Incredibly, no one was reported to have died in Hope Town, she said. But she saw large boats driven aground and flipped. Buildings shattered into hundreds of pieces. Houses lifted from their foundations and left atop other houses.
There were reports of bodies floating in the harbor — she believes the death toll is far, far higher than what has been reported so far — and concerns about waterborne illnesses from destroyed septic systems on nearby Marsh Harbour.
Her trip to the Bahamas came about quickly. Mark Bailey, who owns Bailey Group Insurance in St. Augustine, has a house on Hope Town and is on the board of Flagler Hospital. He and others worked to get supplies and health professionals down there, including a friend of Woodrum’s, Rachael Miller, a nurse at Flagler.

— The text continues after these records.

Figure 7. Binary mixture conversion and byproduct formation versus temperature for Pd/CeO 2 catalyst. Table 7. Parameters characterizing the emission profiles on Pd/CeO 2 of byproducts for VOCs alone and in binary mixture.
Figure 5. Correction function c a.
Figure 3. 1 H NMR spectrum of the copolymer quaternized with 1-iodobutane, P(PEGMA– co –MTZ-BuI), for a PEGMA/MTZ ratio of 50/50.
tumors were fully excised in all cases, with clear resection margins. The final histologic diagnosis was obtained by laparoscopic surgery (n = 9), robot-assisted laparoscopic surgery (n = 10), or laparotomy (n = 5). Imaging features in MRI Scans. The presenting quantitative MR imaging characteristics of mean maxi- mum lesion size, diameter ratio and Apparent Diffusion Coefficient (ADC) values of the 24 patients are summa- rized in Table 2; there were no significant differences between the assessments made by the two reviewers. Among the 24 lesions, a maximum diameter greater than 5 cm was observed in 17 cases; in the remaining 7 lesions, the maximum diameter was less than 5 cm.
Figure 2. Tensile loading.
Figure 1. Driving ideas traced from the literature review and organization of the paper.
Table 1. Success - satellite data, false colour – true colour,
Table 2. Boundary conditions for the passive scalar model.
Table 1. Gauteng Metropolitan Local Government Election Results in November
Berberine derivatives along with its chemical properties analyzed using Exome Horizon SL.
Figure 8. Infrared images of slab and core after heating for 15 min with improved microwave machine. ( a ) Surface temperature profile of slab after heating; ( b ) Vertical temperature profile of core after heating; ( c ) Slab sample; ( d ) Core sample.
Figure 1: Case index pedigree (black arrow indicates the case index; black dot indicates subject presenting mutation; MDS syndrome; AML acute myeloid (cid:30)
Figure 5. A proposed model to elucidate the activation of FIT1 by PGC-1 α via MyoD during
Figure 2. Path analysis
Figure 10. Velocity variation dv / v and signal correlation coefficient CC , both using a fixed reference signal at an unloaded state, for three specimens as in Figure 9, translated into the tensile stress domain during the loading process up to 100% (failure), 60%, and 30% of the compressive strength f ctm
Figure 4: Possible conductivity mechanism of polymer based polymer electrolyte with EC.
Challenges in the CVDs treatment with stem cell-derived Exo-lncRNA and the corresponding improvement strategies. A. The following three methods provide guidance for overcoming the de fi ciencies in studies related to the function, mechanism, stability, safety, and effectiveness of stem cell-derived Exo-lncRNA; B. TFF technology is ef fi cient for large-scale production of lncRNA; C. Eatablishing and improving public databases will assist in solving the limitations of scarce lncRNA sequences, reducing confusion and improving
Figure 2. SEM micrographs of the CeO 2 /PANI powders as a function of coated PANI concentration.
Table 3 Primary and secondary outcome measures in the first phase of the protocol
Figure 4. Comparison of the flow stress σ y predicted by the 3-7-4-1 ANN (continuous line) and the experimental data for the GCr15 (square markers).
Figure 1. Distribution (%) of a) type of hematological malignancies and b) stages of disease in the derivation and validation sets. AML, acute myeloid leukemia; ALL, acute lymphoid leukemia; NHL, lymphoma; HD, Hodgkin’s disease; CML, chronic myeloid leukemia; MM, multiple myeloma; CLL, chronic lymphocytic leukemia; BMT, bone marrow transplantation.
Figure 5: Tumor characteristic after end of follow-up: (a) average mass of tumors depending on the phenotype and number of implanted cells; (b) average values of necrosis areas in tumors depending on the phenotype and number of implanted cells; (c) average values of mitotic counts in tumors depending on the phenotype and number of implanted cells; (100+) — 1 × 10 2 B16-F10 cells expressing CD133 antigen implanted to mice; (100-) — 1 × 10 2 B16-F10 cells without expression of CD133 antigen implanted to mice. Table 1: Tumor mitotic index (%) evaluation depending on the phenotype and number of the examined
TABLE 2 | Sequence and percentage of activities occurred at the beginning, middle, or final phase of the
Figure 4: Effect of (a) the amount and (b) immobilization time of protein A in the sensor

“She called me, said pack two pairs of scrubs and get there,” Woodrum said.
They flew on a seaplane from Fort Lauderdale to Elbow Cay, relieving the island’s one nurse, who had been overwhelmed as she tried to evacuate those who needed more care while dealing with those she could help.
“Some people had put their hands through windows, trying to get out of her house, thinking they were drowning,” Woodrum said.
Two paramedics relieved her and Miller on Wednesday, and they boarded a seaplane back to Florida. That’s when she got emotional, once her work was done — for now. “I didn’t want to leave,” Woodrum said. “I felt like I was finally getting somewhere.”
She wants to go back to the Bahamas, she said. After all, help will be needed there for a long, long time.